Repairing our banana-republic voting system does not require the genius of the Obama and Romney campaign attorneys.

Like Oregon and parts of Washington State, and like every state's absentee voter system, each voter is mailed a ballot to his/her address several weeks prior to the election. The voter fills out the ballot, places it in an inner envelope, inserts the inner envelope into the mailing envelope that has a place for his/her signature, affixes a stamp and drops it in a mailbox or, without a stamp, in special drop-boxes scattered around the state that are guarded.

The signature provides the identity check, but the use of the inner envelope, with no identifying features, ensures anonymity, preserving a secret ballot. If someone wanted to steal my ballot, it would require knowing and accurately copying my signature, with the risk that it would be reported (I would not have a ballot, and would report that to the Board of Elections) and prosecuted with long jail sentences, all for the purpose of changing one vote.

Universal "vote-by-mail" would largely eliminate intimidation. Truth-the-Vote and other right-wing thuggery would have no target.

Washington State mails a voter pamphlet in which each candidate for each position is listed along with a blurb they write themselves. For ballot initiatives and referenda, the proponents and opponents each write a statement for or against and, separately, rebut the other's argument.

The ballots are machine counted, but there is a paper trail so that manual recounts can be performed when necessary. Thus, voter machine fraud is not completely eliminated, requiring continued diligence, but it is no worse than it would be for ballots cast at polling stations.

Personally, I would like to see a voter bill go further, tying federal funding for roads, unemployment and other activities to increasing registration. Everyone who gets a driver's license, a gun license, or collects unemployment, or gets other licenses or benefits from the state, should be required to be registered to vote to receive those licenses or benefits. This does not force anyone to vote, but it provides them the opportunity when that ballot arrives in the mail.

Republicans will fight this tooth-and-nail even if, by magic, it dawns on the two attorneys that this is the answer. Including Romney's attorney will hardly convince Republicans to make voting easy, fair and simple.

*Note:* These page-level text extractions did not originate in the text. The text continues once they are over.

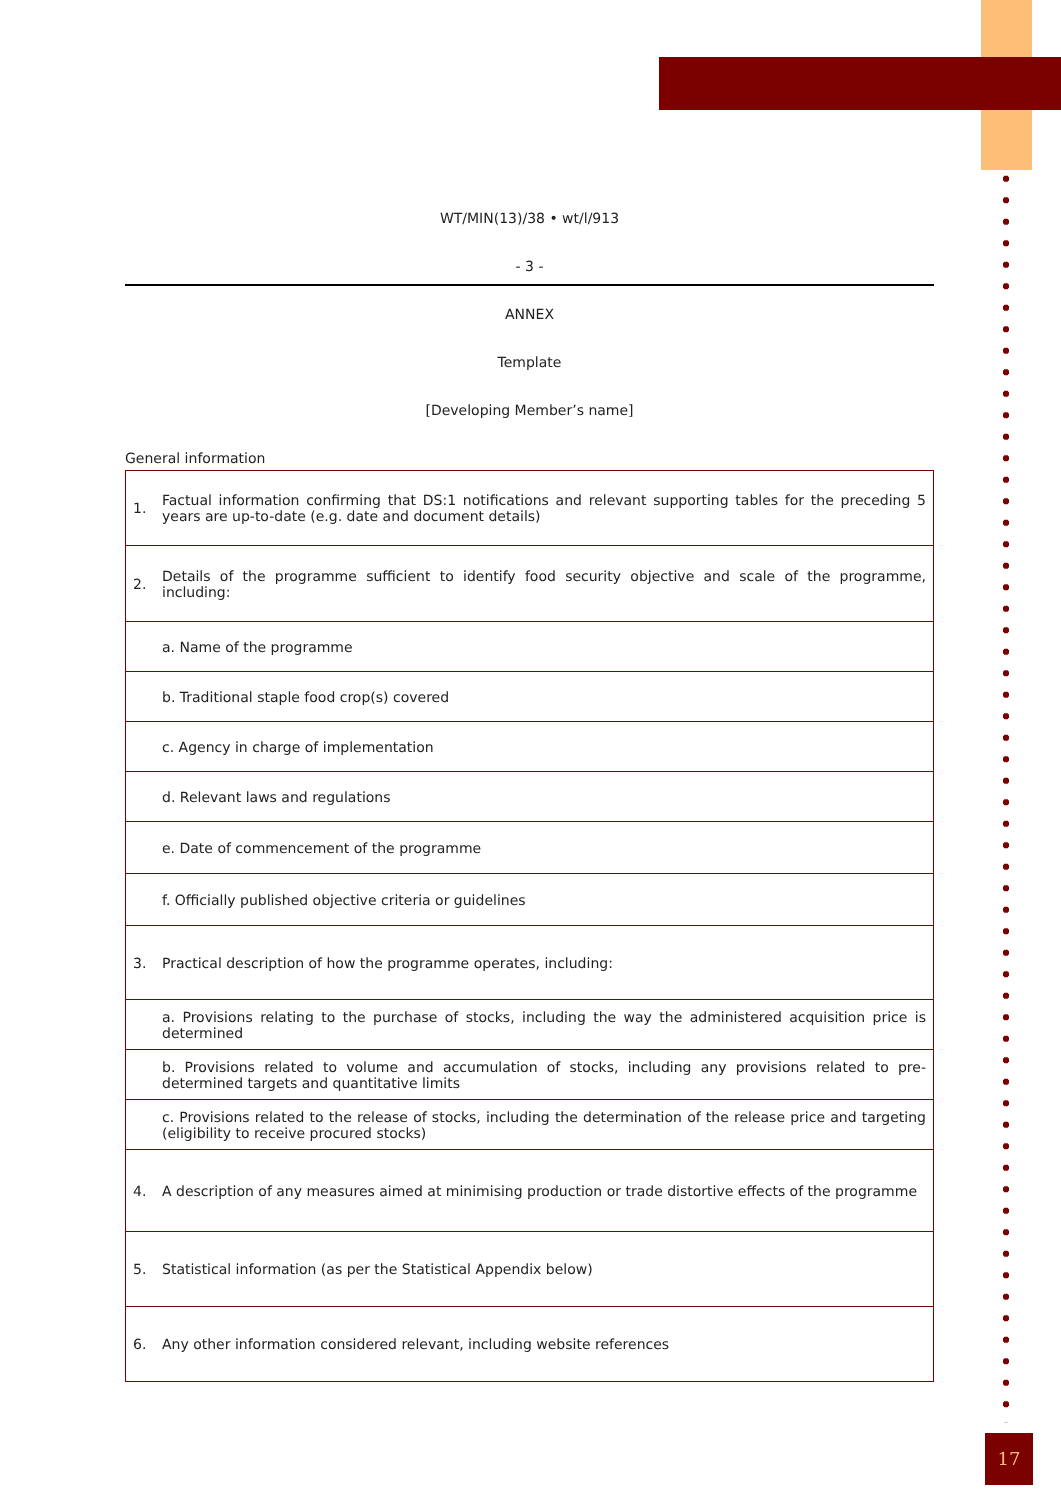WT/MIN(13)/38 • wt/l/913
- 3 -
ANNEX
Template
[Developing Member’s name]
General information
| 1. | Factual information confirming that DS:1 notifications and relevant supporting tables for the preceding 5 years are up-to-date (e.g. date and document details) |
| 2. | Details of the programme sufficient to identify food security objective and scale of the programme, including: |
| | a. Name of the programme |
| | b. Traditional staple food crop(s) covered |
| | c. Agency in charge of implementation |
| | d. Relevant laws and regulations |
| | e. Date of commencement of the programme |
| | f. Officially published objective criteria or guidelines |
| 3. | Practical description of how the programme operates, including: |
| | a. Provisions relating to the purchase of stocks, including the way the administered acquisition price is determined |
| | b. Provisions related to volume and accumulation of stocks, including any provisions related to pre-determined targets and quantitative limits |
| | c. Provisions related to the release of stocks, including the determination of the release price and targeting (eligibility to receive procured stocks) |
| 4. | A description of any measures aimed at minimising production or trade distortive effects of the programme |
| 5. | Statistical information (as per the Statistical Appendix below) |
| 6. | Any other information considered relevant, including website references |
17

A large fraction of Republicans truly believe it is "their country," and do not want the rest of us to be voting at all. If the Romney attorney wants to be the "Ryan-or-Rubio-or-Christie-or-xxx" attorney in 2016, he will not recommend any measure that would actually improve the voting experience.

The big drawback to vote-by-mail is that it robs the voting experience of romance. There was something uplifting about participating in the centuries' old tradition of standing on a line in front of a school house or library or post office or lodge hall, signing one's name, greeting the poll-worker, closing the curtain, and then pulling the lever or punching the holes or filling out the box to make one's choices among one's fellow citizens.

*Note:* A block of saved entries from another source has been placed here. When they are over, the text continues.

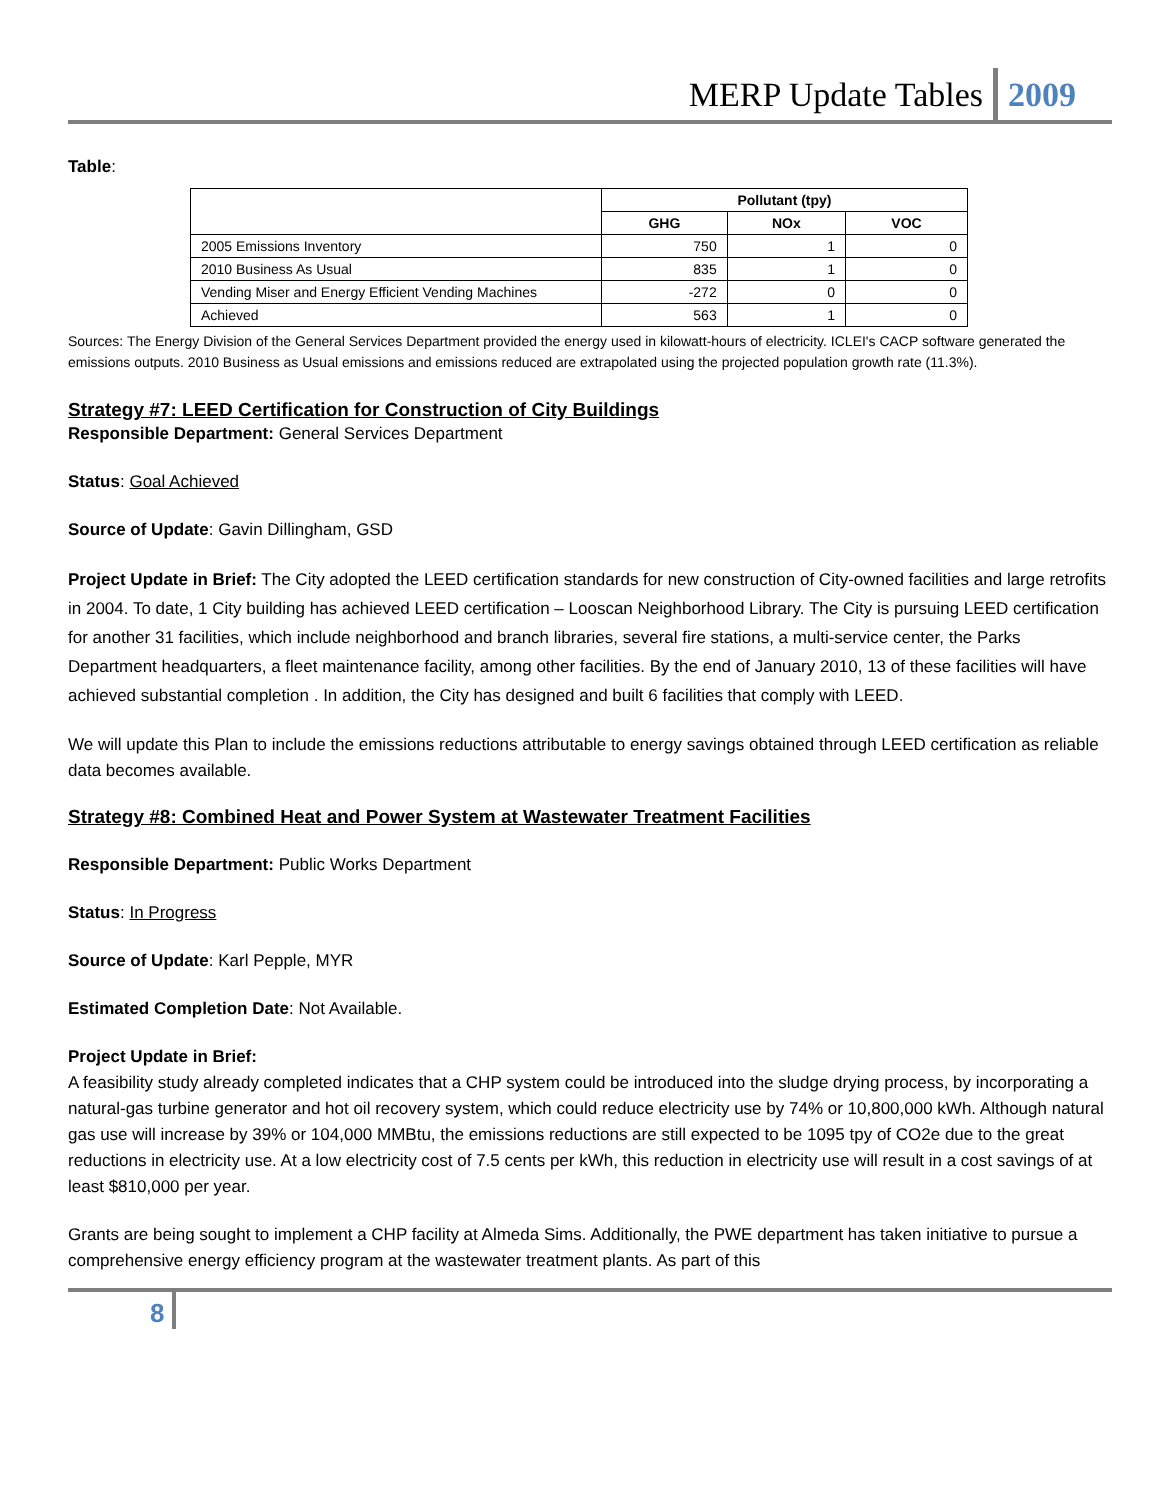MERP Update Tables 2009
Table:
| | Pollutant (tpy) | | |
| --- | --- | --- | --- |
| | GHG | NOx | VOC |
| 2005 Emissions Inventory | 750 | 1 | 0 |
| 2010 Business As Usual | 835 | 1 | 0 |
| Vending Miser and Energy Efficient Vending Machines | -272 | 0 | 0 |
| Achieved | 563 | 1 | 0 |
Sources: The Energy Division of the General Services Department provided the energy used in kilowatt-hours of electricity. ICLEI's CACP software generated the emissions outputs. 2010 Business as Usual emissions and emissions reduced are extrapolated using the projected population growth rate (11.3%).
Strategy #7: LEED Certification for Construction of City Buildings
Responsible Department: General Services Department
Status: Goal Achieved
Source of Update: Gavin Dillingham, GSD
Project Update in Brief: The City adopted the LEED certification standards for new construction of City-owned facilities and large retrofits in 2004. To date, 1 City building has achieved LEED certification – Looscan Neighborhood Library. The City is pursuing LEED certification for another 31 facilities, which include neighborhood and branch libraries, several fire stations, a multi-service center, the Parks Department headquarters, a fleet maintenance facility, among other facilities. By the end of January 2010, 13 of these facilities will have achieved substantial completion . In addition, the City has designed and built 6 facilities that comply with LEED.
We will update this Plan to include the emissions reductions attributable to energy savings obtained through LEED certification as reliable data becomes available.
Strategy #8: Combined Heat and Power System at Wastewater Treatment Facilities
Responsible Department: Public Works Department
Status: In Progress
Source of Update: Karl Pepple, MYR
Estimated Completion Date: Not Available.
Project Update in Brief:
A feasibility study already completed indicates that a CHP system could be introduced into the sludge drying process, by incorporating a natural-gas turbine generator and hot oil recovery system, which could reduce electricity use by 74% or 10,800,000 kWh. Although natural gas use will increase by 39% or 104,000 MMBtu, the emissions reductions are still expected to be 1095 tpy of CO2e due to the great reductions in electricity use. At a low electricity cost of 7.5 cents per kWh, this reduction in electricity use will result in a cost savings of at least $810,000 per year.
Grants are being sought to implement a CHP facility at Almeda Sims. Additionally, the PWE department has taken initiative to pursue a comprehensive energy efficiency program at the wastewater treatment plants. As part of this
8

But, voter intimidation through long lines, "broken" machines, direct confrontation and inconvenient hours that our right-wing friends imposed destroyed that romantic tradition. After an hour or so on line, the romance turns to its opposite.

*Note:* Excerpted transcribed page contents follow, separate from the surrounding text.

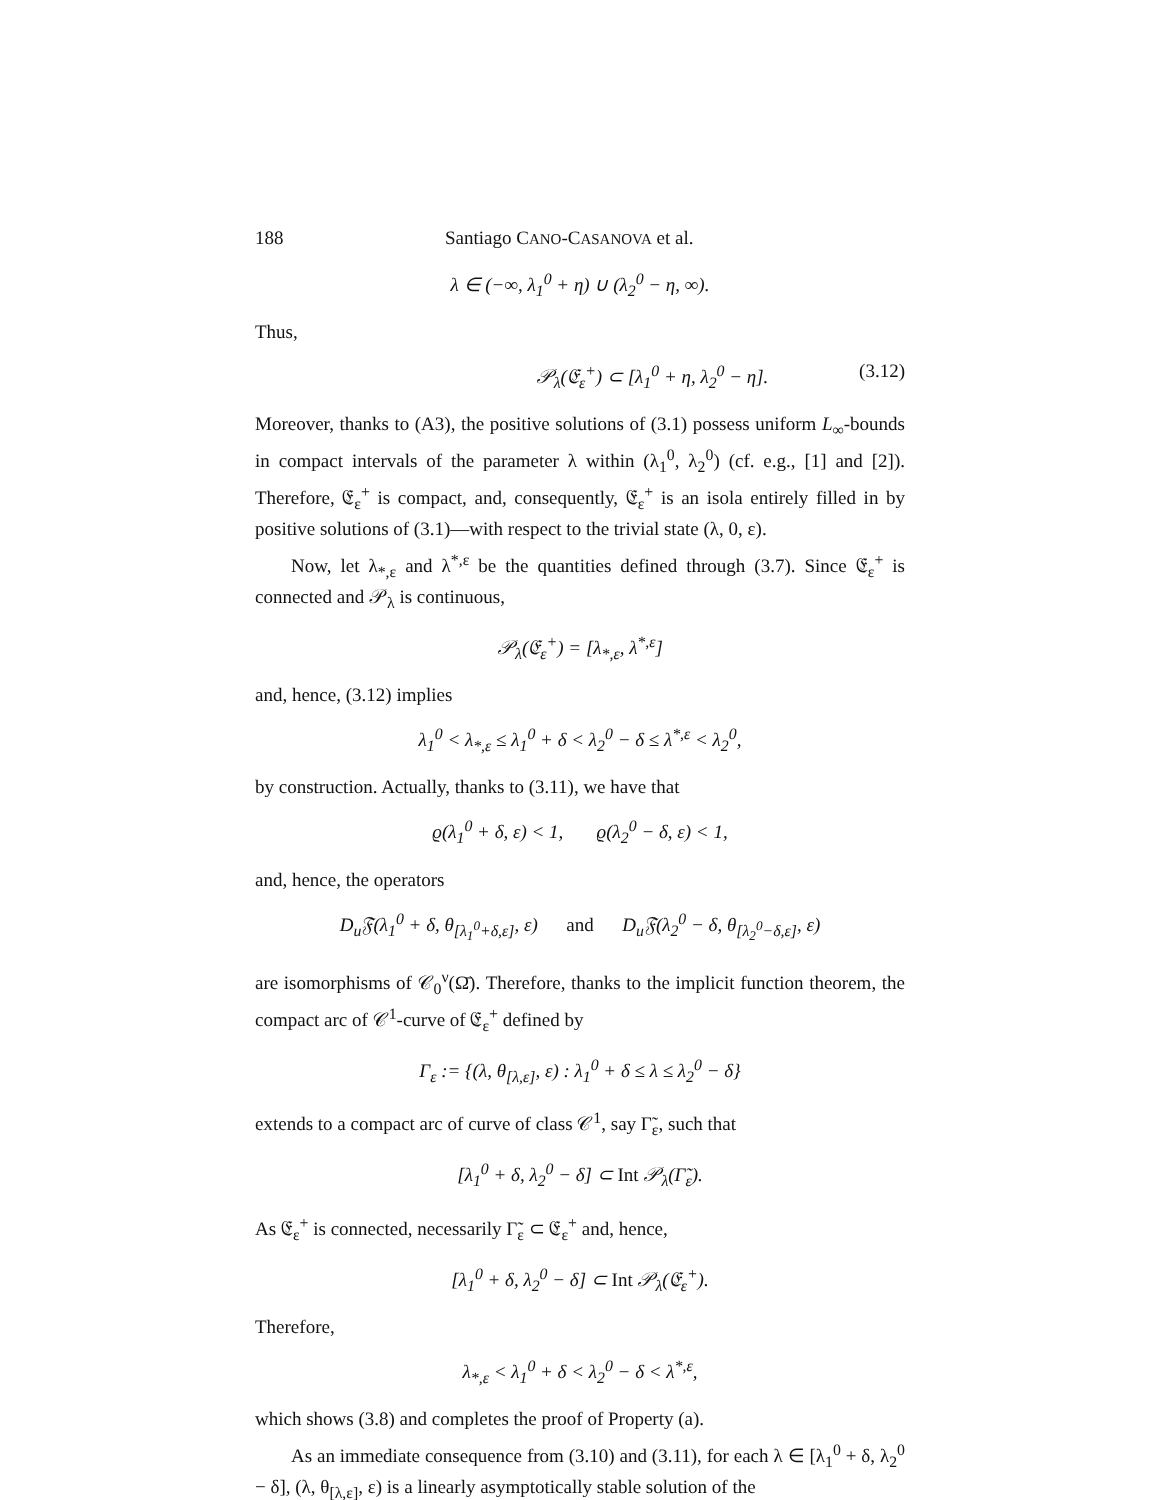188 Santiago CANO-CASANOVA et al.
λ ∈ (−∞, λ<sub>1</sub><sup>0</sup> + η) ∪ (λ<sub>2</sub><sup>0</sup> − η, ∞).
Thus,
𝒫<sub>λ</sub>(𝔈<sub>ε</sub><sup>+</sup>) ⊂ [λ<sub>1</sub><sup>0</sup> + η, λ<sub>2</sub><sup>0</sup> − η]. (3.12)
Moreover, thanks to (A3), the positive solutions of (3.1) possess uniform L<sub>∞</sub>-bounds in compact intervals of the parameter λ within (λ<sub>1</sub><sup>0</sup>, λ<sub>2</sub><sup>0</sup>) (cf. e.g., [1] and [2]). Therefore, 𝔈<sub>ε</sub><sup>+</sup> is compact, and, consequently, 𝔈<sub>ε</sub><sup>+</sup> is an isola entirely filled in by positive solutions of (3.1)—with respect to the trivial state (λ, 0, ε).
Now, let λ<sub>*,ε</sub> and λ<sup>*,ε</sup> be the quantities defined through (3.7). Since 𝔈<sub>ε</sub><sup>+</sup> is connected and 𝒫<sub>λ</sub> is continuous,
𝒫<sub>λ</sub>(𝔈<sub>ε</sub><sup>+</sup>) = [λ<sub>*,ε</sub>, λ<sup>*,ε</sup>]
and, hence, (3.12) implies
λ<sub>1</sub><sup>0</sup> < λ<sub>*,ε</sub> ≤ λ<sub>1</sub><sup>0</sup> + δ < λ<sub>2</sub><sup>0</sup> − δ ≤ λ<sup>*,ε</sup> < λ<sub>2</sub><sup>0</sup>,
by construction. Actually, thanks to (3.11), we have that
ϱ(λ<sub>1</sub><sup>0</sup> + δ, ε) < 1, ϱ(λ<sub>2</sub><sup>0</sup> − δ, ε) < 1,
and, hence, the operators
D<sub>u</sub>𝔉(λ<sub>1</sub><sup>0</sup> + δ, θ<sub>[λ<sub>1</sub><sup>0</sup>+δ,ε]</sub>, ε) and D<sub>u</sub>𝔉(λ<sub>2</sub><sup>0</sup> − δ, θ<sub>[λ<sub>2</sub><sup>0</sup>−δ,ε]</sub>, ε)
are isomorphisms of 𝒞<sub>0</sub><sup>ν</sup>(Ω̄). Therefore, thanks to the implicit function theorem, the compact arc of 𝒞<sup>1</sup>-curve of 𝔈<sub>ε</sub><sup>+</sup> defined by
Γ<sub>ε</sub> := {(λ, θ<sub>[λ,ε]</sub>, ε) : λ<sub>1</sub><sup>0</sup> + δ ≤ λ ≤ λ<sub>2</sub><sup>0</sup> − δ}
extends to a compact arc of curve of class 𝒞<sup>1</sup>, say Γ̃<sub>ε</sub>, such that
[λ<sub>1</sub><sup>0</sup> + δ, λ<sub>2</sub><sup>0</sup> − δ] ⊂ Int 𝒫<sub>λ</sub>(Γ̃<sub>ε</sub>).
As 𝔈<sub>ε</sub><sup>+</sup> is connected, necessarily Γ̃<sub>ε</sub> ⊂ 𝔈<sub>ε</sub><sup>+</sup> and, hence,
[λ<sub>1</sub><sup>0</sup> + δ, λ<sub>2</sub><sup>0</sup> − δ] ⊂ Int 𝒫<sub>λ</sub>(𝔈<sub>ε</sub><sup>+</sup>).
Therefore,
λ<sub>*,ε</sub> < λ<sub>1</sub><sup>0</sup> + δ < λ<sub>2</sub><sup>0</sup> − δ < λ<sup>*,ε</sup>,
which shows (3.8) and completes the proof of Property (a).
As an immediate consequence from (3.10) and (3.11), for each λ ∈ [λ<sub>1</sub><sup>0</sup> + δ, λ<sub>2</sub><sup>0</sup> − δ], (λ, θ<sub>[λ,ε]</sub>, ε) is a linearly asymptotically stable solution of the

Vote-by-mail, moreover, has its "romantic compensation." Parents can talk to their children about the choices as they are filling out their ballots, and, perhaps, even have a discussion about them. I know of one parent who opposed marriage equality but whose (under 18) teenage daughter strongly favored it, so he let her watch him fill in the "yes" box as she wanted. One suspects that girl will always remember her father fondly for that event.

Perhaps, with this settled, the Justice Department could spend its time prosecuting state officials who conspired to interfere with citizens' right to vote, in violation of Sections 241 and 242 of Title 18 of the U.S. Code.

Now, that is a dream of a true romantic.